Saved entries:
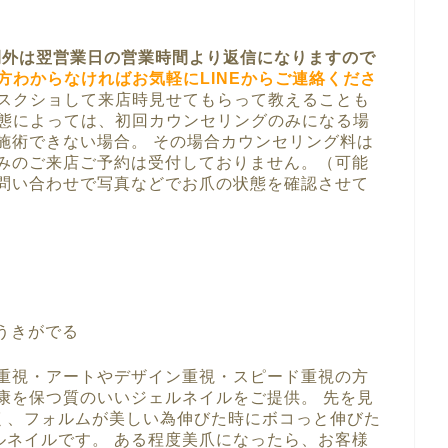
時間外は翌営業日の営業時間より返信になりますので
方わからなければお気軽にLINEからご連絡くださ
スクショして来店時見せてもらって教えることも
状態によっては、初回カウンセリングのみになる場
施術できない場合。 その場合カウンセリング料は
のみのご来店ご予約は受付しておりません。（可能
の問い合わせで写真などでお爪の状態を確認させて
。
ラ
うきがでる
格重視・アートやデザイン重視・スピード重視の方
康を保つ質のいいジェルネイルをご提供。 先を見
く、フォルムが美しい為伸びた時にボコっと伸びた
ルネイルです。 ある程度美爪になったら、お客様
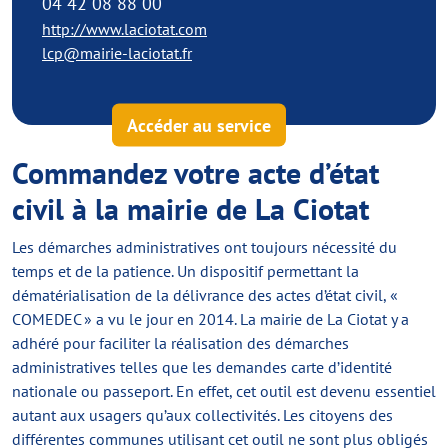
04 42 08 88 00
http://www.laciotat.com
lcp@mairie-laciotat.fr
Accéder au service
Commandez votre acte d’état
civil à la mairie de La Ciotat
Les démarches administratives ont toujours nécessité du
temps et de la patience. Un dispositif permettant la
dématérialisation de la délivrance des actes d’état civil, «
COMEDEC » a vu le jour en 2014. La mairie de La Ciotat y a
adhéré pour faciliter la réalisation des démarches
administratives telles que les demandes carte d’identité
nationale ou passeport. En effet, cet outil est devenu essentiel
autant aux usagers qu’aux collectivités. Les citoyens des
différentes communes utilisant cet outil ne sont plus obligés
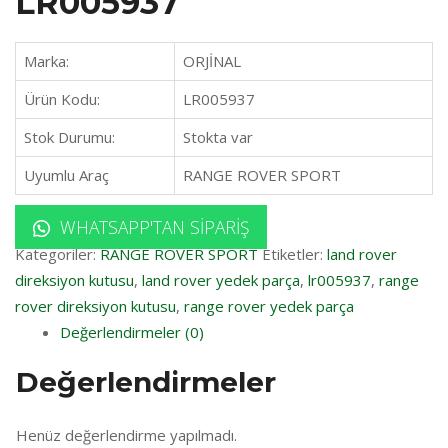
LR005937
Marka:
ORJİNAL
Ürün Kodu:
LR005937
Stok Durumu:
Stokta var
Uyumlu Araç
RANGE ROVER SPORT
WHATSAPP'TAN SIPARIŞ
Kategoriler:
RANGE ROVER SPORT
Etiketler:
land rover
direksiyon kutusu
,
land rover yedek parça
,
lr005937
,
range
rover direksiyon kutusu
,
range rover yedek parça
Değerlendirmeler (0)
Değerlendirmeler
Henüz değerlendirme yapılmadı.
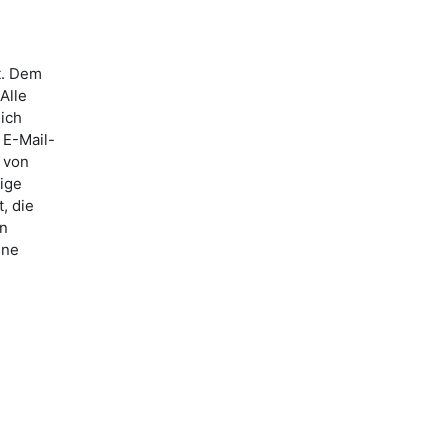
t. Dem
Alle
lich
 E-Mail-
 von
ige
, die
nn
ine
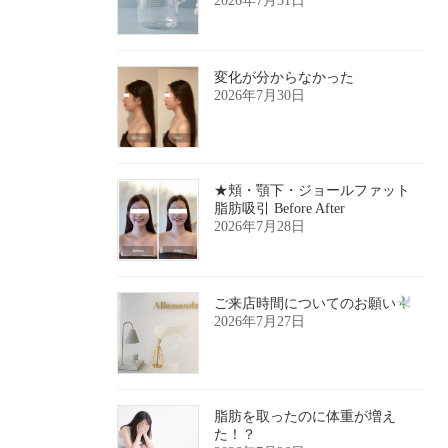
2026年7月31日
変化が分からなかった
2026年7月30日
★頬・顎下・ジョールファット
脂肪吸引 Before After
2026年7月28日
ご来店時間についてのお願い
2026年7月27日
脂肪を取ったのに体重が増え
た！？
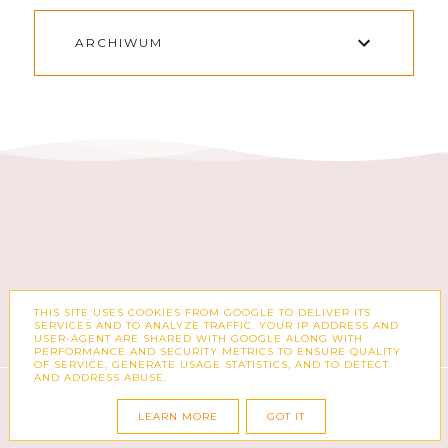
ARCHIWUM
THIS SITE USES COOKIES FROM GOOGLE TO DELIVER ITS
FACEBOOK
INSTAGRAM
SERVICES AND TO ANALYZE TRAFFIC. YOUR IP ADDRESS AND
USER-AGENT ARE SHARED WITH GOOGLE ALONG WITH
PERFORMANCE AND SECURITY METRICS TO ENSURE QUALITY
OF SERVICE, GENERATE USAGE STATISTICS, AND TO DETECT
AND ADDRESS ABUSE.
COPYRIGHT ©
ZUZKA PISZE – BLOG O MODZIE,
KSIĄŻKACH, KOSMETYKACH I CODZIENNOŚCI
LEARN MORE
GOT IT
BLOG DESIGN:
KAROGRAFIA.PL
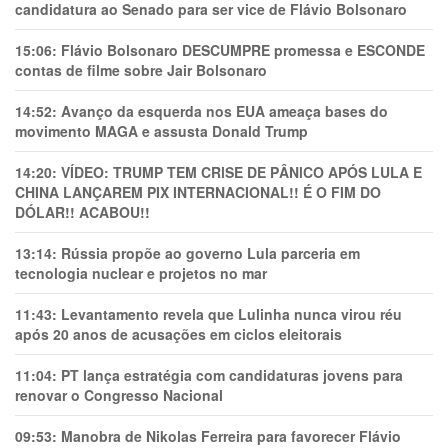
candidatura ao Senado para ser vice de Flávio Bolsonaro
15:06:
Flávio Bolsonaro DESCUMPRE promessa e ESCONDE
contas de filme sobre Jair Bolsonaro
14:52:
Avanço da esquerda nos EUA ameaça bases do
movimento MAGA e assusta Donald Trump
14:20:
VÍDEO: TRUMP TEM CRlSE DE PÂNlCO APÓS LULA E
CHINA LANÇAREM PIX INTERNACIONAL!! É O FIM DO
DÓLAR!! ACABOU!!
13:14:
Rússia propõe ao governo Lula parceria em
tecnologia nuclear e projetos no mar
11:43:
Levantamento revela que Lulinha nunca virou réu
após 20 anos de acusações em ciclos eleitorais
11:04:
PT lança estratégia com candidaturas jovens para
renovar o Congresso Nacional
09:53:
Manobra de Nikolas Ferreira para favorecer Flávio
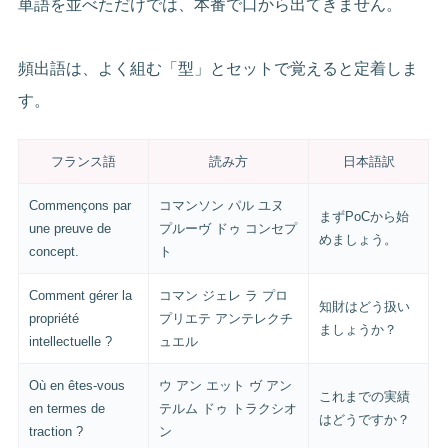
単語を並べただけでは、本番で口から出てきません。
頻出語は、よく組む「型」とセットで覚えると定着しま
す。
フランス語
読み方
日本語訳
Commençons par
コマンソン パル ユヌ
まずPoCから始
une preuve de
プルーヴ ドゥ コンセプ
めましょう。
concept.
ト
Comment gérer la
コマン ジェレ ラ プロ
知財はどう扱い
propriété
プリエテ アンテレクチ
ましょうか？
intellectuelle ?
ュエル
Où en êtes-vous
ウ アン エット ヴ アン
これまでの実績
en termes de
テルム ドゥ トラクシオ
はどうですか？
traction ?
ン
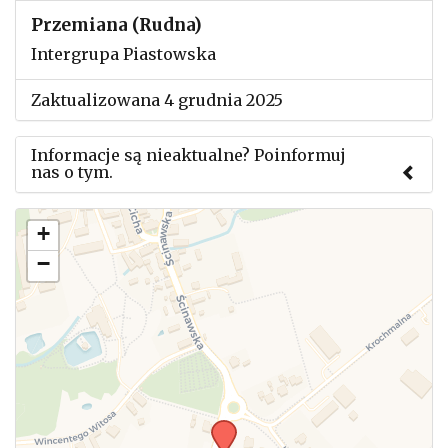
Przemiana (Rudna)
Intergrupa Piastowska
Zaktualizowana 4 grudnia 2025
Informacje są nieaktualne? Poinformuj
nas o tym.
Użyj tego formularza aby przesłać informację o
+
zmianach w powyższym mityngu.
−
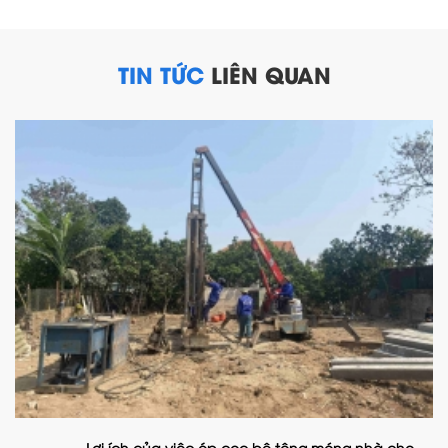
TIN TỨC
LIÊN QUAN
Lợi ích của việc ép cọc bê tông móng nhà cho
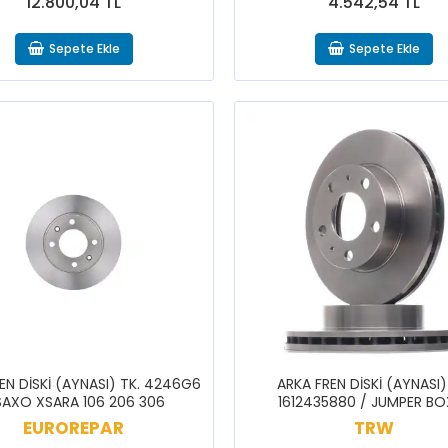
12.800,04 TL
4.542,54 TL
Sepete Ekle
Sepete Ekle
EN DİSKİ (AYNASI) TK. 4246G6
ARKA FREN DİSKİ (AYNASI)
SAXO XSARA 106 206 306
1612435880 / JUMPER BO
EUROREPAR
TRW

# What to work on:
Output every line of text in the data above, character for character, and leave out the pictures.

# Response below:
時間外は翌営業日の営業時間より返信になりますので
方わからなければお気軽にLINEからご連絡くださ
スクショして来店時見せてもらって教えることも
状態によっては、初回カウンセリングのみになる場
施術できない場合。 その場合カウンセリング料は
のみのご来店ご予約は受付しておりません。（可能
の問い合わせで写真などでお爪の状態を確認させて
。
ラ
うきがでる
格重視・アートやデザイン重視・スピード重視の方
康を保つ質のいいジェルネイルをご提供。 先を見
く、フォルムが美しい為伸びた時にボコっと伸びた
ルネイルです。 ある程度美爪になったら、お客様
04 42 08 88 00
http://www.laciotat.com
lcp@mairie-laciotat.fr
Accéder au service
Commandez votre acte d’état
civil à la mairie de La Ciotat
Les démarches administratives ont toujours nécessité du
temps et de la patience. Un dispositif permettant la
dématérialisation de la délivrance des actes d’état civil, «
COMEDEC » a vu le jour en 2014. La mairie de La Ciotat y a
adhéré pour faciliter la réalisation des démarches
administratives telles que les demandes carte d’identité
nationale ou passeport. En effet, cet outil est devenu essentiel
autant aux usagers qu’aux collectivités. Les citoyens des
différentes communes utilisant cet outil ne sont plus obligés
LR005937
Marka:
ORJİNAL
Ürün Kodu:
LR005937
Stok Durumu:
Stokta var
Uyumlu Araç
RANGE ROVER SPORT
WHATSAPP'TAN SIPARIŞ
Kategoriler:
RANGE ROVER SPORT
Etiketler:
land rover
direksiyon kutusu
,
land rover yedek parça
,
lr005937
,
range
rover direksiyon kutusu
,
range rover yedek parça
Değerlendirmeler (0)
Değerlendirmeler
Henüz değerlendirme yapılmadı.
t. Dem
Alle
lich
 E-Mail-
 von
ige
, die
nn
ine
2026年7月31日
変化が分からなかった
2026年7月30日
★頬・顎下・ジョールファット
脂肪吸引 Before After
2026年7月28日
ご来店時間についてのお願い
2026年7月27日
脂肪を取ったのに体重が増え
た！？
ARCHIWUM
THIS SITE USES COOKIES FROM GOOGLE TO DELIVER ITS
FACEBOOK
INSTAGRAM
SERVICES AND TO ANALYZE TRAFFIC. YOUR IP ADDRESS AND
USER-AGENT ARE SHARED WITH GOOGLE ALONG WITH
PERFORMANCE AND SECURITY METRICS TO ENSURE QUALITY
OF SERVICE, GENERATE USAGE STATISTICS, AND TO DETECT
AND ADDRESS ABUSE.
COPYRIGHT ©
ZUZKA PISZE – BLOG O MODZIE,
KSIĄŻKACH, KOSMETYKACH I CODZIENNOŚCI
LEARN MORE
GOT IT
BLOG DESIGN:
KAROGRAFIA.PL
candidatura ao Senado para ser vice de Flávio Bolsonaro
15:06:
Flávio Bolsonaro DESCUMPRE promessa e ESCONDE
contas de filme sobre Jair Bolsonaro
14:52:
Avanço da esquerda nos EUA ameaça bases do
movimento MAGA e assusta Donald Trump
14:20:
VÍDEO: TRUMP TEM CRlSE DE PÂNlCO APÓS LULA E
CHINA LANÇAREM PIX INTERNACIONAL!! É O FIM DO
DÓLAR!! ACABOU!!
13:14:
Rússia propõe ao governo Lula parceria em
tecnologia nuclear e projetos no mar
11:43:
Levantamento revela que Lulinha nunca virou réu
após 20 anos de acusações em ciclos eleitorais
11:04:
PT lança estratégia com candidaturas jovens para
renovar o Congresso Nacional
09:53:
Manobra de Nikolas Ferreira para favorecer Flávio
単語を並べただけでは、本番で口から出てきません。
頻出語は、よく組む「型」とセットで覚えると定着しま
す。
フランス語
読み方
日本語訳
Commençons par
コマンソン パル ユヌ
まずPoCから始
une preuve de
プルーヴ ドゥ コンセプ
めましょう。
concept.
ト
Comment gérer la
コマン ジェレ ラ プロ
知財はどう扱い
propriété
プリエテ アンテレクチ
ましょうか？
intellectuelle ?
ュエル
Où en êtes-vous
ウ アン エット ヴ アン
これまでの実績
en termes de
テルム ドゥ トラクシオ
はどうですか？
traction ?
ン
Przemiana (Rudna)
Intergrupa Piastowska
Zaktualizowana 4 grudnia 2025
Informacje są nieaktualne? Poinformuj
nas o tym.
Użyj tego formularza aby przesłać informację o
+
zmianach w powyższym mityngu.
−
TIN TỨC
LIÊN QUAN
Lợi ích của việc ép cọc bê tông móng nhà cho
12.800,04 TL
4.542,54 TL
Sepete Ekle
Sepete Ekle
EN DİSKİ (AYNASI) TK. 4246G6
ARKA FREN DİSKİ (AYNASI)
SAXO XSARA 106 206 306
1612435880 / JUMPER BO
EUROREPAR
TRW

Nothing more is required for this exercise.